What needs to be done: Could the entries below be retyped exactly and in full?

Stored data entries
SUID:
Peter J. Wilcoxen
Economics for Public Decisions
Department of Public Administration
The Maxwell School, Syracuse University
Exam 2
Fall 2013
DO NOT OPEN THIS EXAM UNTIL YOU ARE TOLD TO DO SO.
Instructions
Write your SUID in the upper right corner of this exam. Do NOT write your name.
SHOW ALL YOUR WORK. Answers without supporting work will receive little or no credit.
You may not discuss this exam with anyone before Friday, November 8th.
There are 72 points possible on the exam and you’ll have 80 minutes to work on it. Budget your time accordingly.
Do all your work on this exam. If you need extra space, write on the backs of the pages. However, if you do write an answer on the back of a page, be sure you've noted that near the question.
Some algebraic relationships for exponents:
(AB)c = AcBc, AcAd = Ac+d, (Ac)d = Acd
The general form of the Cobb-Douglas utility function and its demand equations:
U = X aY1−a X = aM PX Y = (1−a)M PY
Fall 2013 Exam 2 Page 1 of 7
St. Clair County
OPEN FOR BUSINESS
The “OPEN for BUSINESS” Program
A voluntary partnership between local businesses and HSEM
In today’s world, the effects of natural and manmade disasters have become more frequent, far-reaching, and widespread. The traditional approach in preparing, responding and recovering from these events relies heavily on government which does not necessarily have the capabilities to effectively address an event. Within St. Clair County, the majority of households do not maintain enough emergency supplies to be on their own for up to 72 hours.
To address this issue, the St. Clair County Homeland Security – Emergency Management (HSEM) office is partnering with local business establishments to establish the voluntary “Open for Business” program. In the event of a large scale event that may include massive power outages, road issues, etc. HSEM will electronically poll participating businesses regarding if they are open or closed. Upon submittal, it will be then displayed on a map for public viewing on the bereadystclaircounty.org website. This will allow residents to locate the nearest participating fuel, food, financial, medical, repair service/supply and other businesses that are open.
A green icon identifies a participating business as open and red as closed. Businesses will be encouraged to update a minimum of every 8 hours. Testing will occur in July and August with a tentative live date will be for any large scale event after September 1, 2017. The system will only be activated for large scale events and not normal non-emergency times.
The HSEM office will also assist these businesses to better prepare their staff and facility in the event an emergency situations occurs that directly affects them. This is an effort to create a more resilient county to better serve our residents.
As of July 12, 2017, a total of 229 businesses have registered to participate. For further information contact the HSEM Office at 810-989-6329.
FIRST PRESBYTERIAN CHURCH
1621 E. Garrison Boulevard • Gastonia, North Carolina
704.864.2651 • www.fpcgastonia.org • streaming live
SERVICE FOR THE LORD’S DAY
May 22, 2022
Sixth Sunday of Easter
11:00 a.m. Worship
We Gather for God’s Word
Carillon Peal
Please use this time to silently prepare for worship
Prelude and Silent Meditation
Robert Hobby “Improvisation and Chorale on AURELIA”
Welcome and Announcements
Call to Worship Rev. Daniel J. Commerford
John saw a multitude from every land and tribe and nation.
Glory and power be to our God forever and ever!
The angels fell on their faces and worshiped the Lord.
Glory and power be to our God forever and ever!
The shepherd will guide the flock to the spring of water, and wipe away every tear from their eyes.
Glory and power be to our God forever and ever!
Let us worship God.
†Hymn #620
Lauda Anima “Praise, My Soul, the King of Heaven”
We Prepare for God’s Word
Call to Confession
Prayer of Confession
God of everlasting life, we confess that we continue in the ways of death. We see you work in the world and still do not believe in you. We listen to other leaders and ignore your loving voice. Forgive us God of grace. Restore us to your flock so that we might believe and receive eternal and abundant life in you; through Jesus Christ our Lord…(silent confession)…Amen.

Answer to this task:
SUID:
Peter J. Wilcoxen
Economics for Public Decisions
Department of Public Administration
The Maxwell School, Syracuse University
Exam 2
Fall 2013
DO NOT OPEN THIS EXAM UNTIL YOU ARE TOLD TO DO SO.
Instructions
Write your SUID in the upper right corner of this exam. Do NOT write your name.
SHOW ALL YOUR WORK. Answers without supporting work will receive little or no credit.
You may not discuss this exam with anyone before Friday, November 8th.
There are 72 points possible on the exam and you’ll have 80 minutes to work on it. Budget your time accordingly.
Do all your work on this exam. If you need extra space, write on the backs of the pages. However, if you do write an answer on the back of a page, be sure you've noted that near the question.
Some algebraic relationships for exponents:
(AB)c = AcBc, AcAd = Ac+d, (Ac)d = Acd
The general form of the Cobb-Douglas utility function and its demand equations:
U = X aY1−a X = aM PX Y = (1−a)M PY
Fall 2013 Exam 2 Page 1 of 7
St. Clair County
OPEN FOR BUSINESS
The “OPEN for BUSINESS” Program
A voluntary partnership between local businesses and HSEM
In today’s world, the effects of natural and manmade disasters have become more frequent, far-reaching, and widespread. The traditional approach in preparing, responding and recovering from these events relies heavily on government which does not necessarily have the capabilities to effectively address an event. Within St. Clair County, the majority of households do not maintain enough emergency supplies to be on their own for up to 72 hours.
To address this issue, the St. Clair County Homeland Security – Emergency Management (HSEM) office is partnering with local business establishments to establish the voluntary “Open for Business” program. In the event of a large scale event that may include massive power outages, road issues, etc. HSEM will electronically poll participating businesses regarding if they are open or closed. Upon submittal, it will be then displayed on a map for public viewing on the bereadystclaircounty.org website. This will allow residents to locate the nearest participating fuel, food, financial, medical, repair service/supply and other businesses that are open.
A green icon identifies a participating business as open and red as closed. Businesses will be encouraged to update a minimum of every 8 hours. Testing will occur in July and August with a tentative live date will be for any large scale event after September 1, 2017. The system will only be activated for large scale events and not normal non-emergency times.
The HSEM office will also assist these businesses to better prepare their staff and facility in the event an emergency situations occurs that directly affects them. This is an effort to create a more resilient county to better serve our residents.
As of July 12, 2017, a total of 229 businesses have registered to participate. For further information contact the HSEM Office at 810-989-6329.
FIRST PRESBYTERIAN CHURCH
1621 E. Garrison Boulevard • Gastonia, North Carolina
704.864.2651 • www.fpcgastonia.org • streaming live
SERVICE FOR THE LORD’S DAY
May 22, 2022
Sixth Sunday of Easter
11:00 a.m. Worship
We Gather for God’s Word
Carillon Peal
Please use this time to silently prepare for worship
Prelude and Silent Meditation
Robert Hobby “Improvisation and Chorale on AURELIA”
Welcome and Announcements
Call to Worship Rev. Daniel J. Commerford
John saw a multitude from every land and tribe and nation.
Glory and power be to our God forever and ever!
The angels fell on their faces and worshiped the Lord.
Glory and power be to our God forever and ever!
The shepherd will guide the flock to the spring of water, and wipe away every tear from their eyes.
Glory and power be to our God forever and ever!
Let us worship God.
†Hymn #620
Lauda Anima “Praise, My Soul, the King of Heaven”
We Prepare for God’s Word
Call to Confession
Prayer of Confession
God of everlasting life, we confess that we continue in the ways of death. We see you work in the world and still do not believe in you. We listen to other leaders and ignore your loving voice. Forgive us God of grace. Restore us to your flock so that we might believe and receive eternal and abundant life in you; through Jesus Christ our Lord…(silent confession)…Amen.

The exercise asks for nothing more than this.